# [Actions to take]
1. Reproduce word for word the passage of the article on Italy's bond auction that opens with the words containing "Italy is expected" and closes with "in that regard.".
2. Carry on the article about Italy's bond auction and the Spanish downgrade from the point where it ends.

# [Text section]
○ ○ ○ ○

MacroScope

Italy in market after Spanish downgrade

Italy is expected to pay slightly more than it did a month ago to borrow for three years at today’s auction of up to 6 billion euros of a range of bonds. Yields edged up at a sale of 11 billion euros of short-term paper on Wednesday but there is no immediate cause for alarm. Three year-yields have dropped from 5.3 percent to around 3.3 since the ECB declared its readiness to buy the bonds of troubled euro zone sovereigns and Italy has shifted about 80 percent of its debt requirements this year, so is on track in that regard.

The fact that it now seems possible that Mario Monti could continue as prime minister after spring elections can’t do any harm either although yesterday’s surprise cut in income tax muddies the waters a little.

The main problem for Italy is that Spain is in no rush to seek a bailout, a move that would alleviate pressure on Rome too. The IMF kept up the drumbeat of pressure for action in Tokyo, demanding “courageous and cooperative action”, having yesterday said the euro area was still threatened by a “downward spiral of capital flight, breakup fears and economic decline”.  German Finance Minister Wolfgang Schaeuble retorted that Europe was solving its problems and had done far more than appeared to outside observers.

○ ○ ○ ○

# [Collected data]

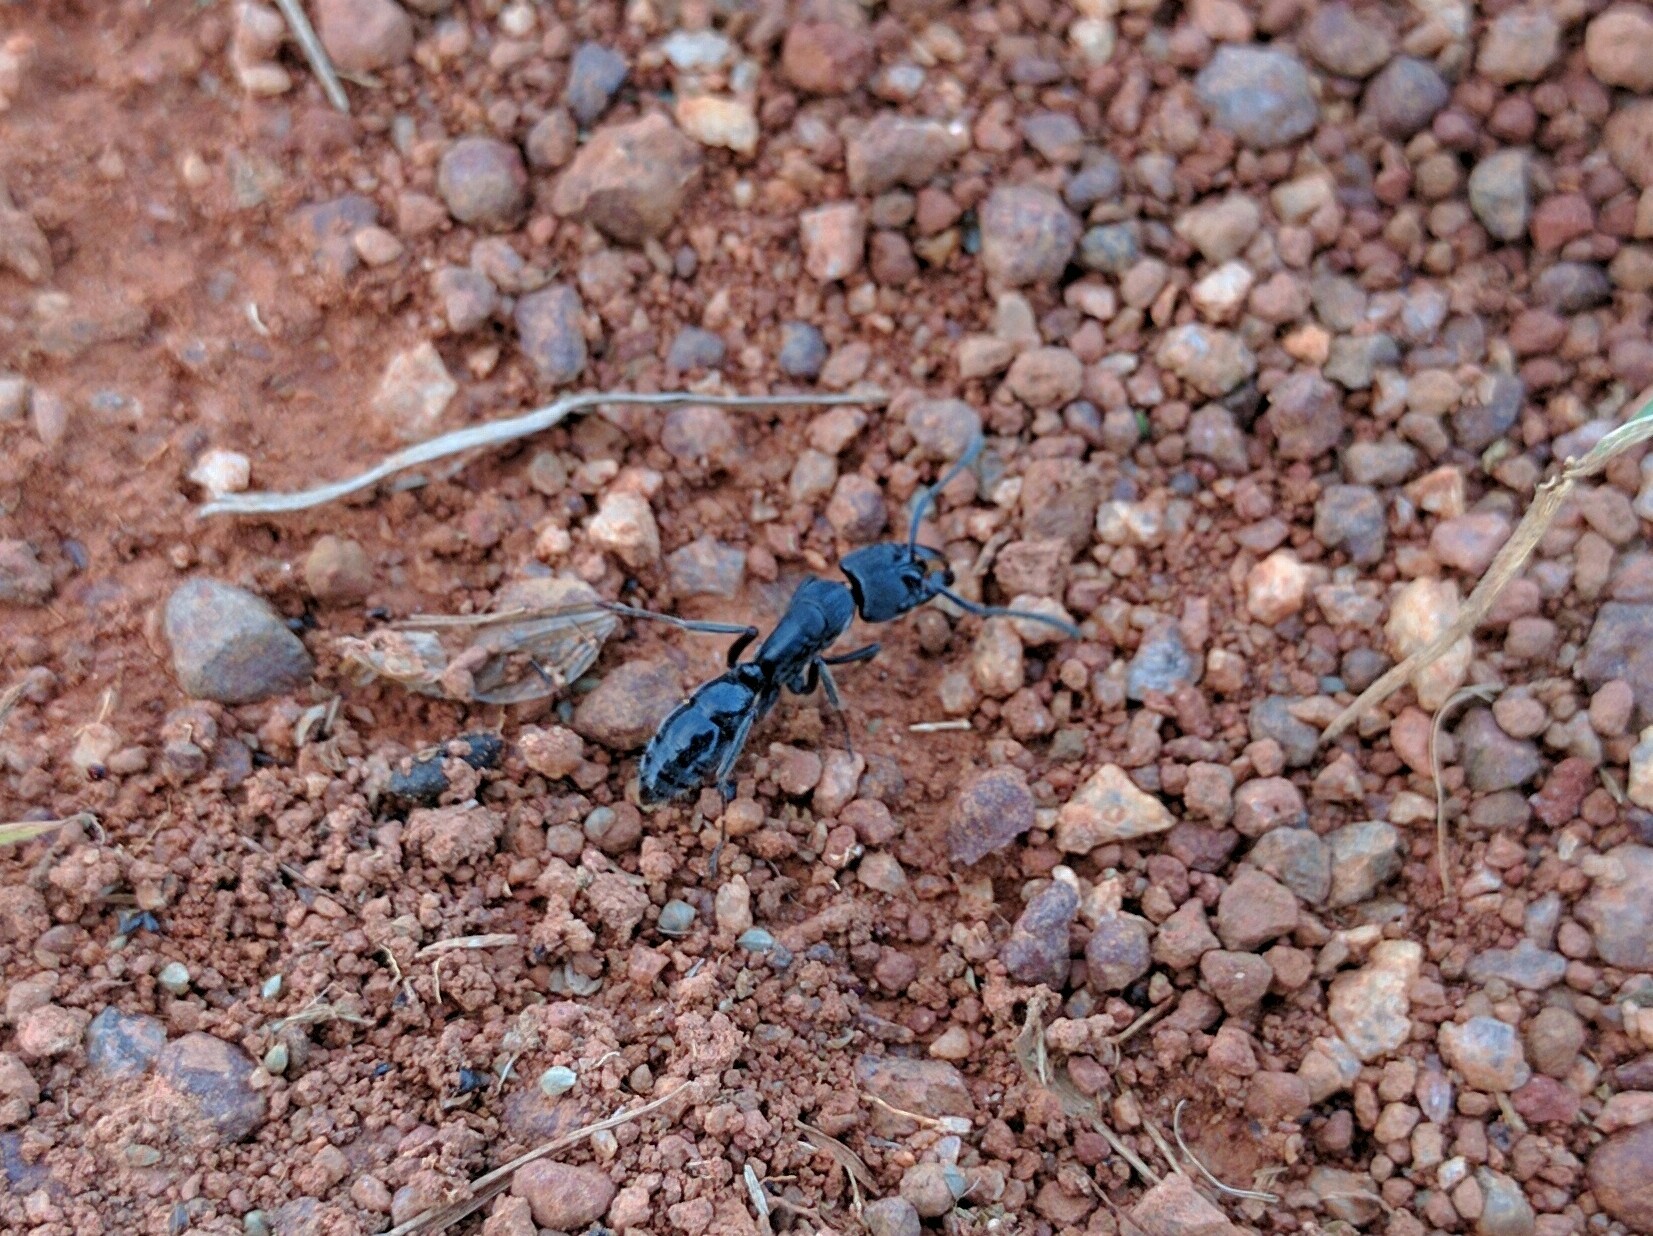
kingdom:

○ ○ ○ ○

# [Responses to the tasks]
1.
Italy is expected to pay slightly more than it did a month ago to borrow for three years at today’s auction of up to 6 billion euros of a range of bonds. Yields edged up at a sale of 11 billion euros of short-term paper on Wednesday but there is no immediate cause for alarm. Three year-yields have dropped from 5.3 percent to around 3.3 since the ECB declared its readiness to buy the bonds of troubled euro zone sovereigns and Italy has shifted about 80 percent of its debt requirements this year, so is on track in that regard.

2.
We’ve been reliably told that Germany wants Madrid to hold off for now. Angela Merkel faces an increasingly fractious Bundestag and she wants to go back to it only one more time with one package covering Spain, Greece and maybe bailouts of the small Cypriot and Slovene economies. Today, Merkel meets Hungarian premier Viktor Orban in Berlin.

Given all the mixed messages from the Spanish government it is entirely unclear that it has yet reconciled itself to seeking help, though its debt refinancing numbers still dictate that it will probably have to before the year is out. Overnight, Standard & Poor’s cut Spain to near junk and we’re still waiting for a Moody’s review, due any time, which could well push the sovereign into junk territory. S&P pointedly said the government’s hesitation over a bailout programme raised the downside risks to its rating. It also said tensions with regional governments were diluting policies. Prime Minister Mariano Rajoy may well want to get regional elections in Galicia and the Basque country, due later this month, out of the way before swallowing the bitter pill of outside help.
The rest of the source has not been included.